In an attempt to prove the MLA’s validity, the Plaintiff had argued that it was not bound by section 6(1) since the said provision only applies to a local franchise (and local franchisor), whereas the BrainBuilder business is a foreign franchise. With regard to section 6A(1), since the onus was on the First Defendant to register with the FDD, the Plaintiff contended that it should not be penalised for the First Defendant’s omission to do so.
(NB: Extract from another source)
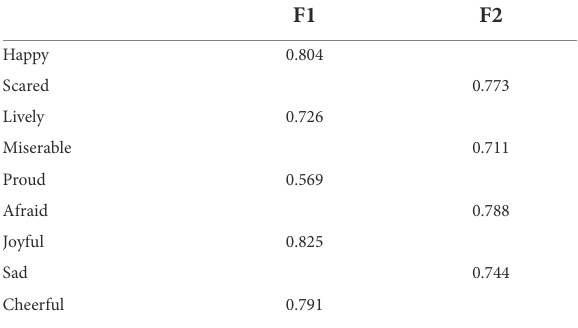
TABLE 2 Rotated component matrix of ST186. TABLE 3 Component matrix of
The Court rejected the Plaintiff’s arguments and held that both the Plaintiff and the First Defendant were obliged to register with the FDD under the respective provisions, which are deemed mandatory. By applying a purposive construction, the Court reasoned that section 6(1) applies to all franchisors, local and foreign alike, including a master franchisee. In its view, to hold otherwise would mean:

  • an absurdity whereby local franchisors would have to register with the FDD under section 6(1), but foreign franchisors would be exempted from such requirement. Under the FA, only the Minister of Domestic Trade and Consumer Affairs may exempt a franchisor, local or foreign, from this requirement under section 6(1); and
  • there would be an injustice caused to franchisees of foreign franchises, as a foreign franchisor would not have to comply with the mandatory provision under section 6(1).
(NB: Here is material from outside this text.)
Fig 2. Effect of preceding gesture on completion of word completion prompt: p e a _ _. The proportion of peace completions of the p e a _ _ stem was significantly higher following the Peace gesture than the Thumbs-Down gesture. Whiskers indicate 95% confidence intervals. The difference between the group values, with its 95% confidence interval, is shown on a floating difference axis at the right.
In view of the Plaintiff’s and First Defendant’s failure to comply with the mandatory requirements of sections 6(1) and 6A(1) respectively, the MLA was held to be void in its entirety and therefore unenforceable.

 

Comments

 By adopting the ‘substance over form’ doctrine, the Courts are not bound by labels or descriptions given to agreements, but such determination is based on the legal consequences of such agreements, having regard to the true nature of the rights and obligations agreed by the parties. Accordingly, it is important for franchisors to note that an agreement will still be considered as a franchise agreement once the cumulative conditions in the FA are present, regardless of whether it is labeled as a license, consultancy, or management agreement, or otherwise.
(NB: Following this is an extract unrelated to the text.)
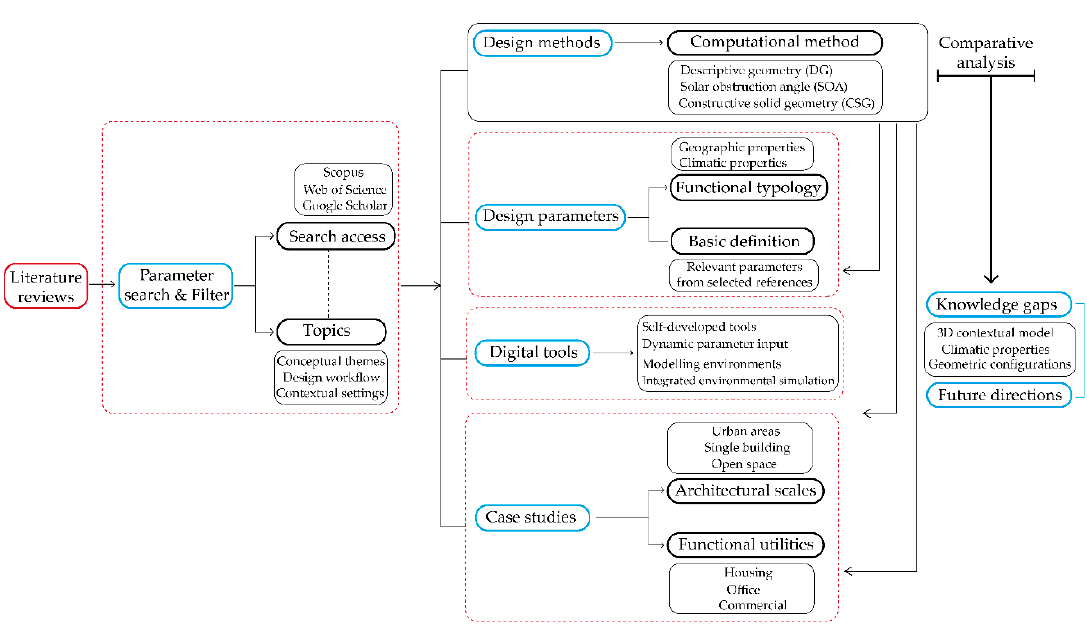
Figure 1. General framework of the review.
It is interesting to note that the High Court did not consider section 54(1) in its decision, which governs the sale of foreign franchises in Malaysia. Would the outcome have been different had section 54(1) been raised and discussed? Would it have invoked the legal maxim, generalibus specialia derogant, meaning that a specific provision in a statute would exclude the operation of a general provision, thereby affirming the current practice of requiring foreign franchisors to seek approval under section 54(1) only?

Under the current practices of the FDD, local franchisors and local master franchisees are required to register under section 6, whereas foreign franchisors only have to seek approval under section 54. Unlike local franchisors and local master franchisees, foreign franchisors are thus not required to provide disclosure documents or file annual reports.

In the aftermath of this decision however, the FDD has plans to require all foreign franchisors to register under section 6, in addition to seeking approval under section 54. The FDD has now construed the section 54 application as a “visa” or “permit”, that is, a pre-condition to be complied with by foreign franchisors, prior to seeking registration under section 6. Notwithstanding there being additional requirements under section 6 (amongst others, the need for the franchise agreement to be translated into the national language, and the submission of training and operation manuals), the FDD is considering an automatic registration for foreign franchisors who have obtained prior approval under section 54. However, only time will tell whether the FDD will impose more stringent requirements on foreign franchisors, which may necessitate full compliance with all registration requirements under section 6.